The U.S. Department of Agriculture has spent almost $50 billion in subsidies for livestock operators since 1995, according to an analysis from the Environmental Working Group. By contrast, since 2018 the USDA has spent less than $30 million to support plant-based proteins that produce fewer greenhouse gases and require less land than livestock.

“That’s why I introduced legislation that establishes new opportunities for farmers and food companies, creates new jobs in farming communities, advances USDA’s efforts to connect American farmers to new markets at home and abroad, and expands consumer choices at the grocery store through plant-based food research and production,” said McGovern.

California wolf advocates are howling with delight

A new family of gray wolves has shown up in California’s Sierra Nevada, several hundred miles south of any other known population of the endangered species,  the California Department of Fish and Wildlife  (CDFW) announced on Aug. 11.

The wolves were spotted in the Sequoia National Forest in Tulare County in July, the CDFW said. The wolf family consists of at least five animals not previously detected in California, including one adult female, who is a descendant of California’s first documented wolf in the state in recent history, and two female and two male offspring, the Visalia Times-Delta reported.

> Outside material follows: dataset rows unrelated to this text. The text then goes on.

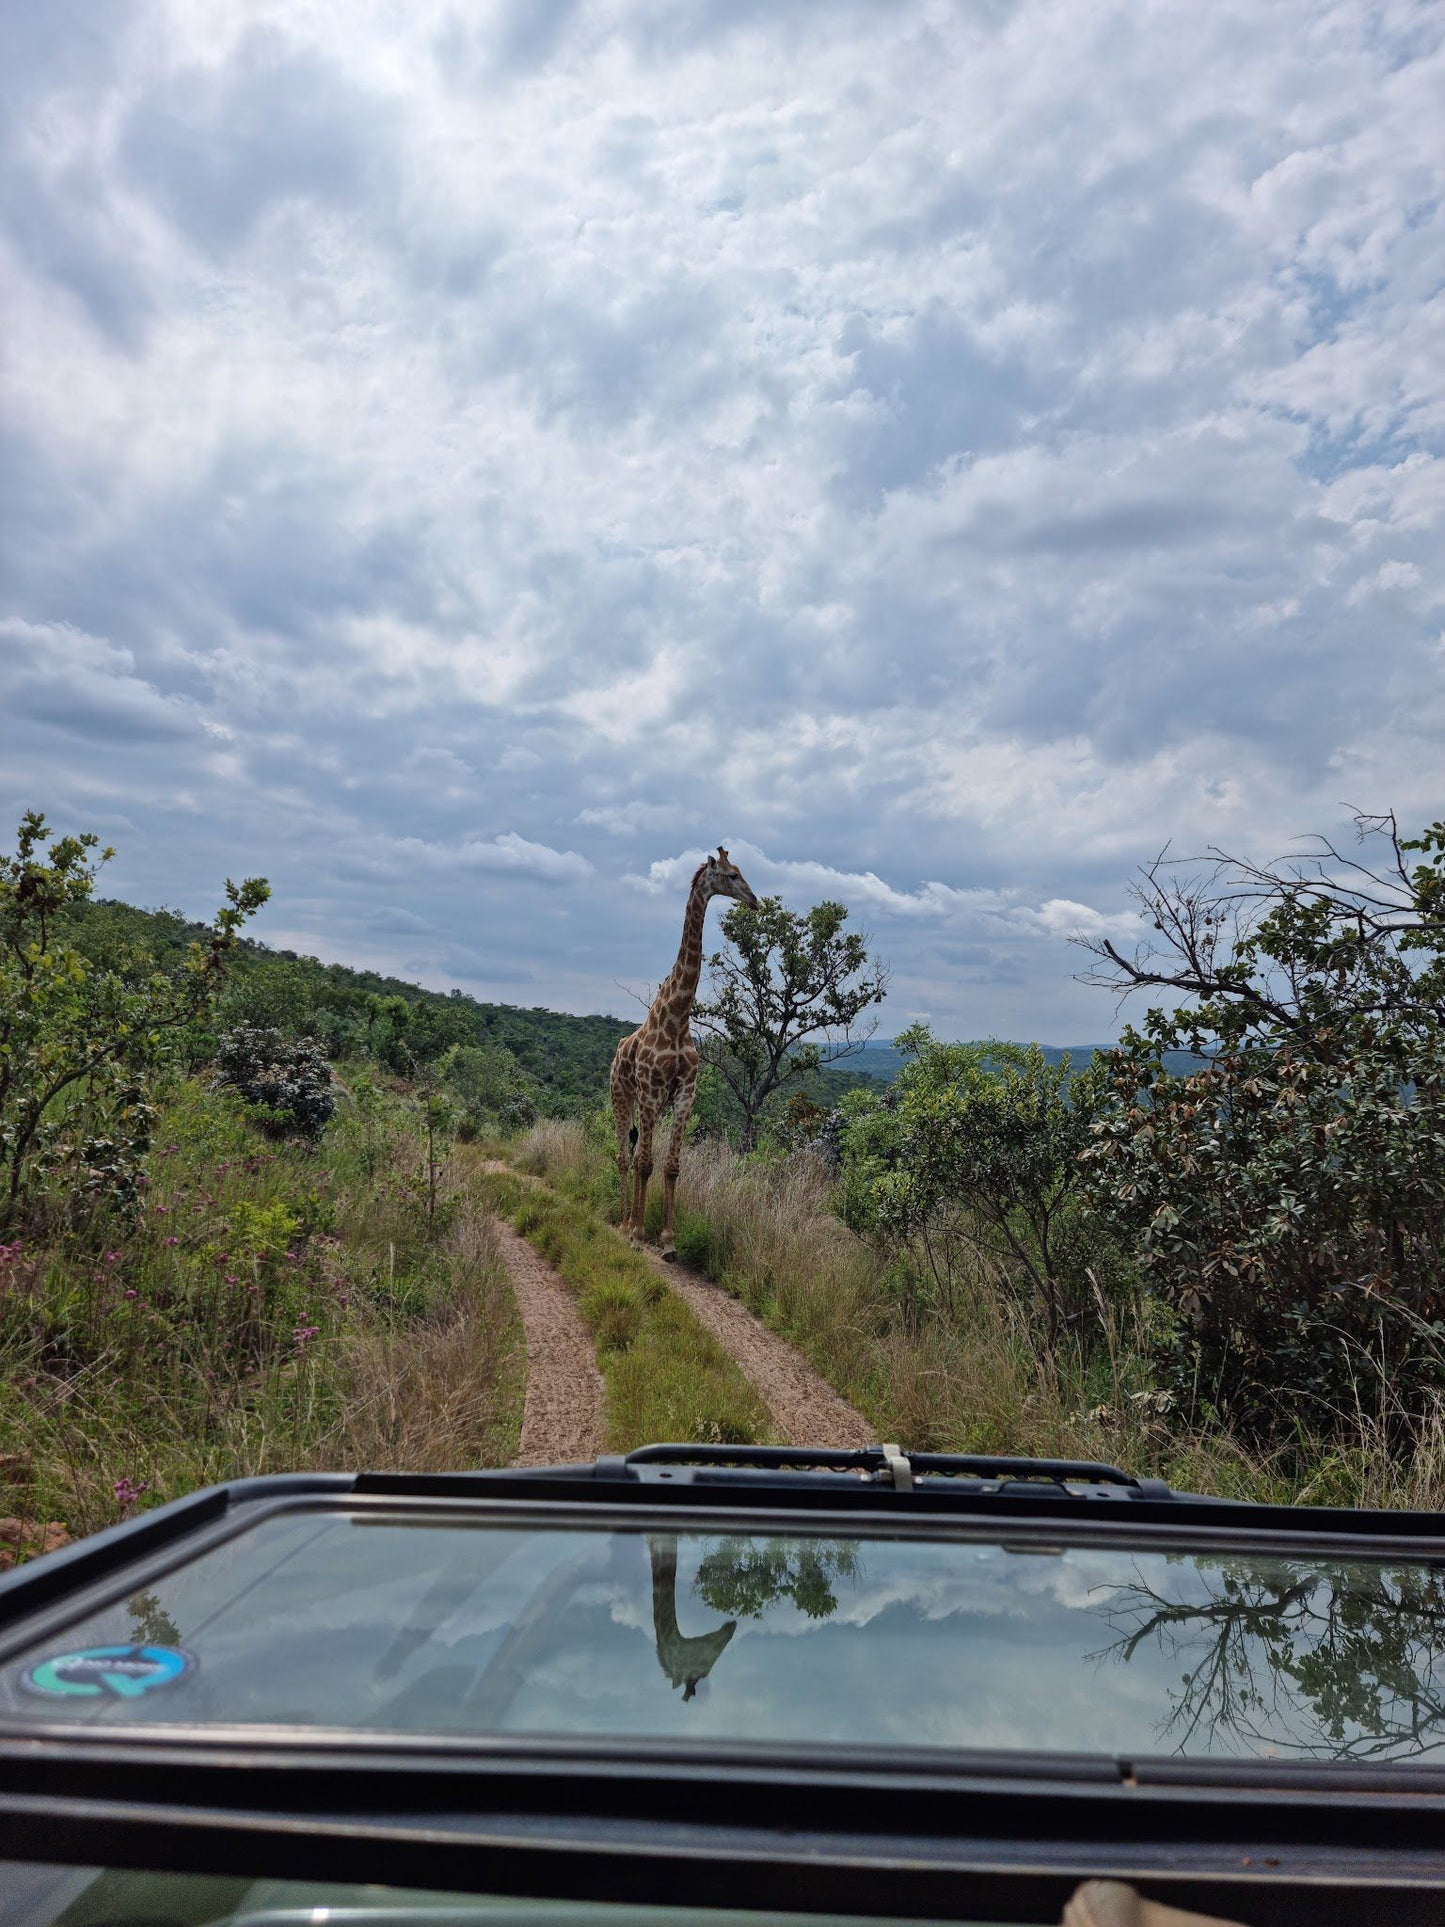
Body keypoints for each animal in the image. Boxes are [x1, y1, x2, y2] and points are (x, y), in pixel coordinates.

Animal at [612, 844, 762, 1248]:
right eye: (732, 874)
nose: (755, 901)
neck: (678, 1018)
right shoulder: (650, 1093)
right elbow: (645, 1163)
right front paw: (638, 1232)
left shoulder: (684, 1095)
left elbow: (671, 1166)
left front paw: (667, 1237)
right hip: (621, 1096)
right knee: (625, 1157)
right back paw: (622, 1223)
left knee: (635, 1152)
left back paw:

There are now three confirmed packs in northern California: Whaleback Pack (Siskiyou County), Lassen Pack (southern Lassen/northern Plumas counties), Beckwourth Pack (Plumas and Sierra counties).

In 2011, Congress ended protections for wolves in the northern Rockies, and in 2020 the Trump administration stripped wolves of their critical Endangered Species Act protections across the country. In 2022, a judge ruled that fish and wildlife officials prematurely removed ESA protections for gray wolves. Because the judge overturned the Trump-era decision, gray wolves regained federal protection across most of the lower 48 United States.